Les passagers au départ d'un aéroport situé sur le territoire d'un Etat membre (ou à destination d’un tel aéroport pour un vol réalisé par un transporteur communautaire) doivent être indemnisés par le transporteur aérien effectif en cas d’annulation d’un vol, sauf, notamment, si le transporteur prouve que celle-ci est due à des circonstances extraordinaires qui n'auraient pas pu être évitées même si toutes les mesures raisonnables avaient été prises (Règl. CE 261/2004 du 11-2-2004 art. 5, 3).
A l’automne 2016, une forte proportion du personnel d’une compagnie aérienne allemande se met en arrêt maladie après l’annonce d’un plan de restructuration de l'entreprise, ce qui entraîne l’annulation de nombreux vols au départ de l’Allemagne puis la paralysie du trafic de la compagnie jusqu’à ce qu’elle trouve un accord avec les représentants du personnel.
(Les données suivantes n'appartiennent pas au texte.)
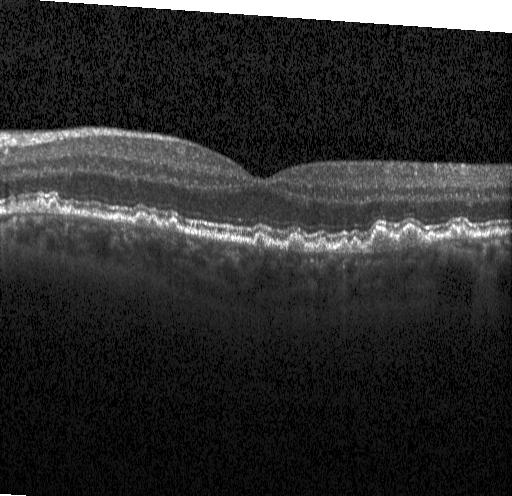

OCT scan showing sub-RPE drusenoid deposits.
La compagnie refuse d’indemniser les passagers des vols annulés, estimant que ces annulations résultent de circonstances extraordinaires constituées par la « grève sauvage » du personnel et l’appel au boycott lancé par les membres du personnel eux-mêmes.
La Cour de justice de l’Union européenne rejette cette analyse : l’absence spontanée d’une partie importante du personnel navigant (« grève sauvage »), qui trouve son origine dans l’annonce surprise par un transporteur aérien effectif d’une restructuration de l’entreprise, à la suite d’un appel relayé, non pas par les représentants des travailleurs de l’entreprise, mais spontanément par les travailleurs eux-mêmes, qui se sont placés en situation de congé de maladie, ne relève pas de la notion de « circonstances extraordinaires » au sens du texte précité.
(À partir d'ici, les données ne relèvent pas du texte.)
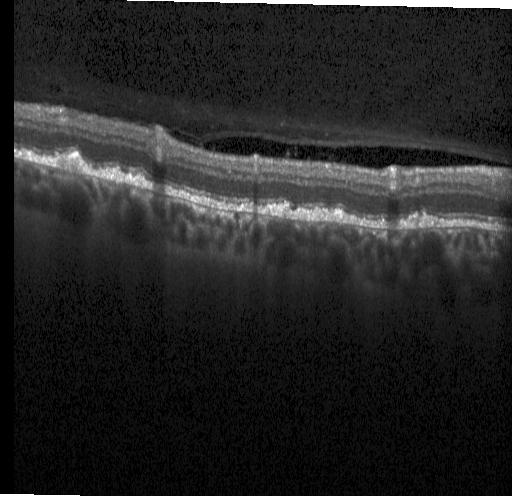

Diagnosis: multiple drusen.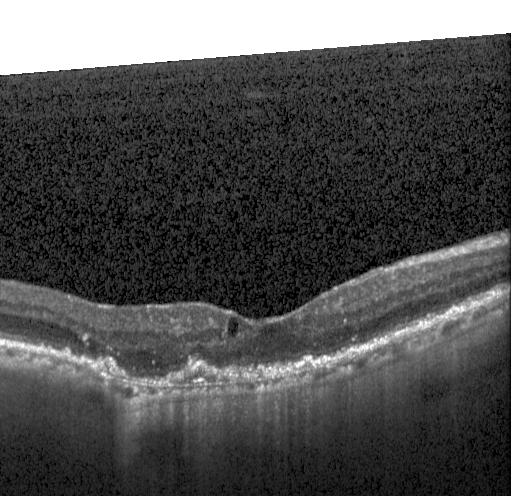
Macular OCT demonstrating a choroidal neovascular membrane.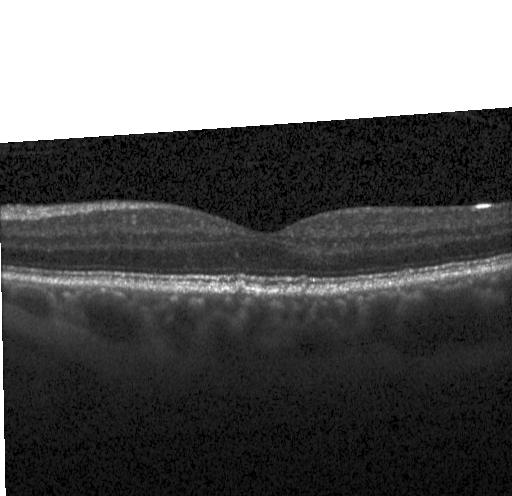

Retinal OCT cross-section — Diagnosis: sub-RPE drusenoid deposits.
A noter : cette décision marque un renforcement des droits des passagers aériens.
Peuvent être qualifiés de circonstances extraordinaires, au sens de l’article 5, 3 du règlement 261/2004, les événements qui, par leur nature ou leur origine, ne sont pas inhérents à l’exercice normal de l’activité du transporteur aérien concerné et échappent à la maîtrise effective de celui-ci (notamment CJUE 4-5-2017 aff. 315/15). Le règlement 261/2004 précise certes qu’une grève ayant une incidence sur les opérations d'un transporteur aérien peut constituer un cas extraordinaire exonératoire (considérant 14). Mais la grève doit répondre aux conditions précitées, qui sont cumulatives.
Tel n’était pas le cas en l’espèce. Les restructurations et réorganisations d’entreprises font partie, relève la Cour, des mesures normales de gestion de celles-ci et les transporteurs aériens peuvent être, de manière ordinaire, confrontés à des désaccords, voire à des conflits, avec tout ou partie de leur personnel ; les risques résultant des conséquences sociales qui accompagnent de telles mesures doivent être considérés comme inhérents à l’exercice normal de l’activité du transporteur aérien concerné. Il résulte de cette décision qu’aucun mouvement social fondé sur une mesure de gestion n’est exonératoire pour le transporteur.
Par ailleurs, estime la Cour, la grève n’échappait pas à la maîtrise effective du transporteur car, malgré son ampleur, elle avait cessé dès la conclusion d’un accord entre ce dernier et les représentants du personnel.
Enfin, le fait que cette grève devait être qualifiée de « sauvage » (et donc d'illégale) au regard du droit allemand, faute d’avoir été initiée par un syndicat, est sans incidence sur l’appréciation de la notion de circonstances extraordinaires. Admettre le contraire aurait fait dépendre le droit à indemnisation des passagers du droit national de chaque Etat membre, ce qui aurait porté atteinte aux objectifs du règlement 261/2004 de garantir un niveau élevé de protection des passagers, ainsi que des conditions équivalentes d’exercice des activités de transporteur aérien sur le territoire de l’Union européenne.